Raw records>
-----
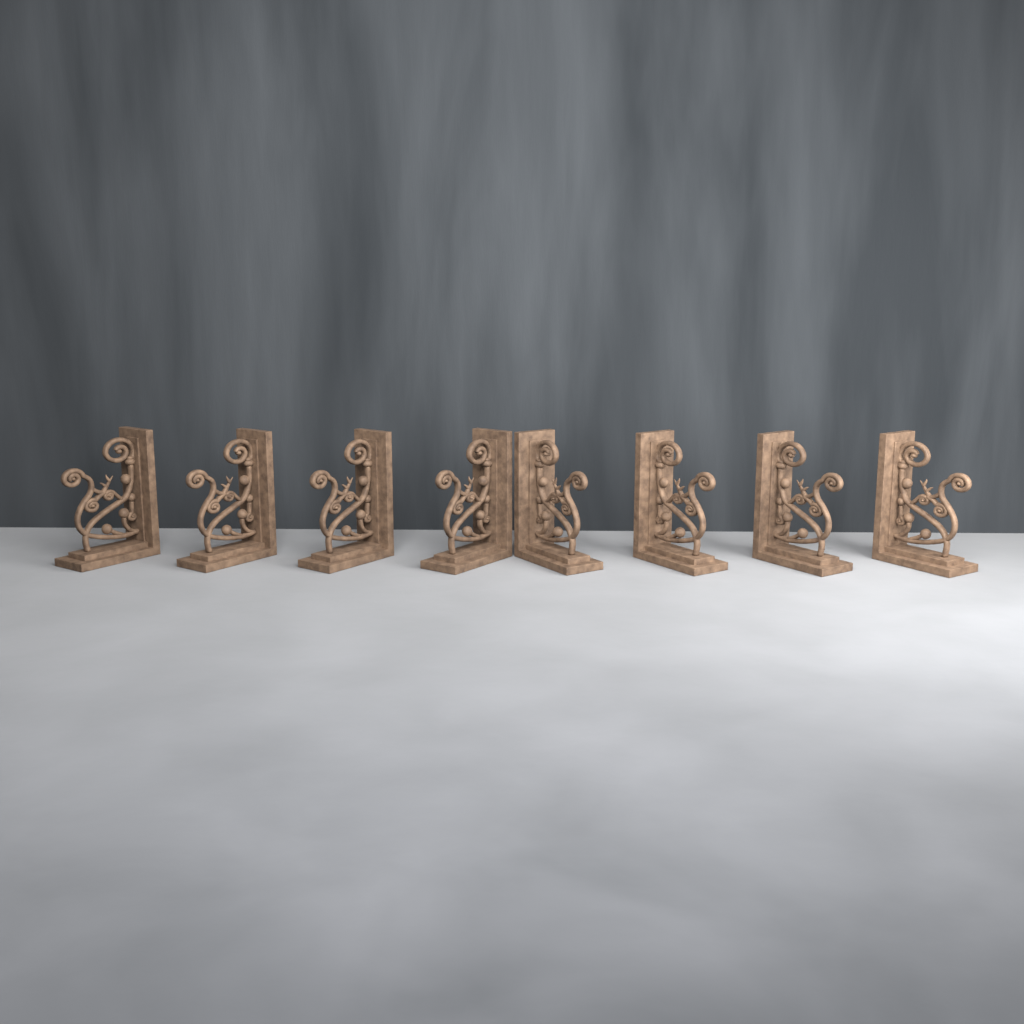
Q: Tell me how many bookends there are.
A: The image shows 8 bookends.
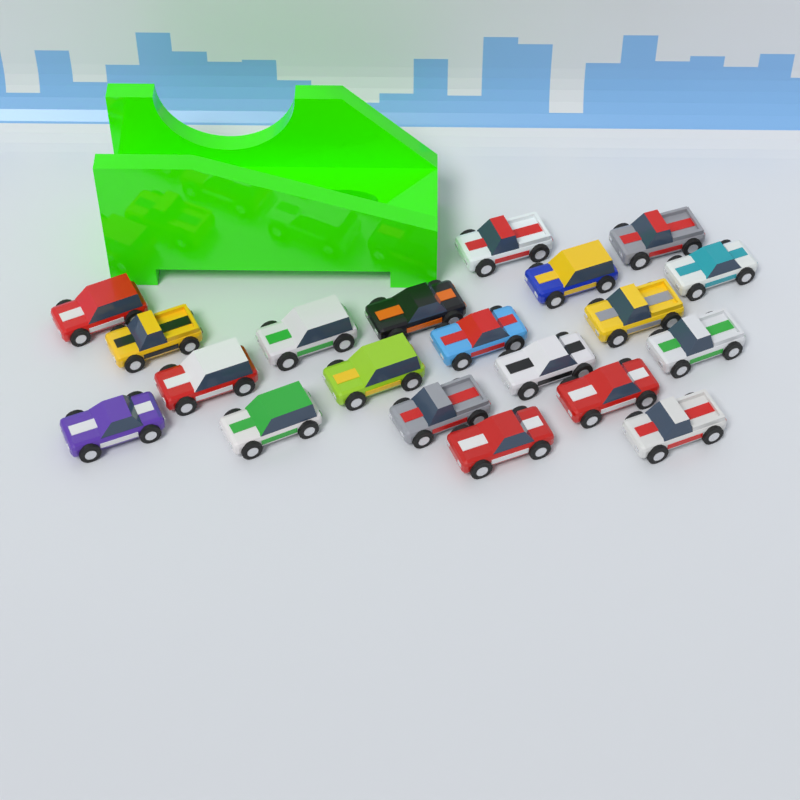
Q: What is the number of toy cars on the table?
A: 20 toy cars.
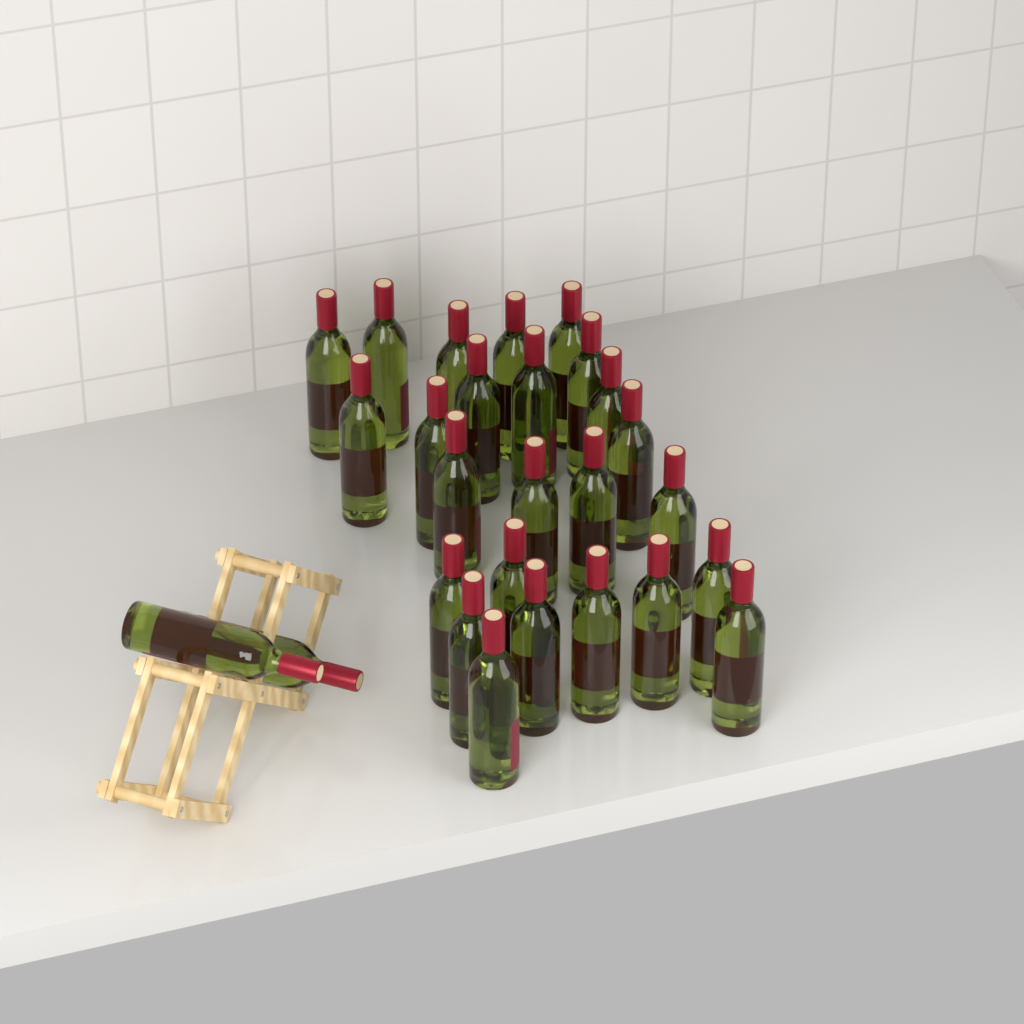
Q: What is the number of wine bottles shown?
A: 27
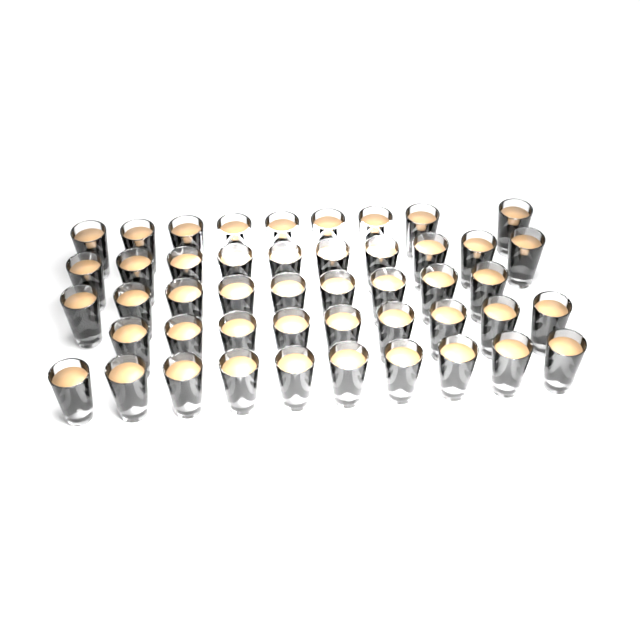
-----
Challenge>
Quote every line of the records above verbatim, omitting the pictures.

Correct answer>
Q: Tell me how many bookends there are.
A: The image shows 8 bookends.
Q: What is the number of toy cars on the table?
A: 20 toy cars.
Q: What is the number of wine bottles shown?
A: 27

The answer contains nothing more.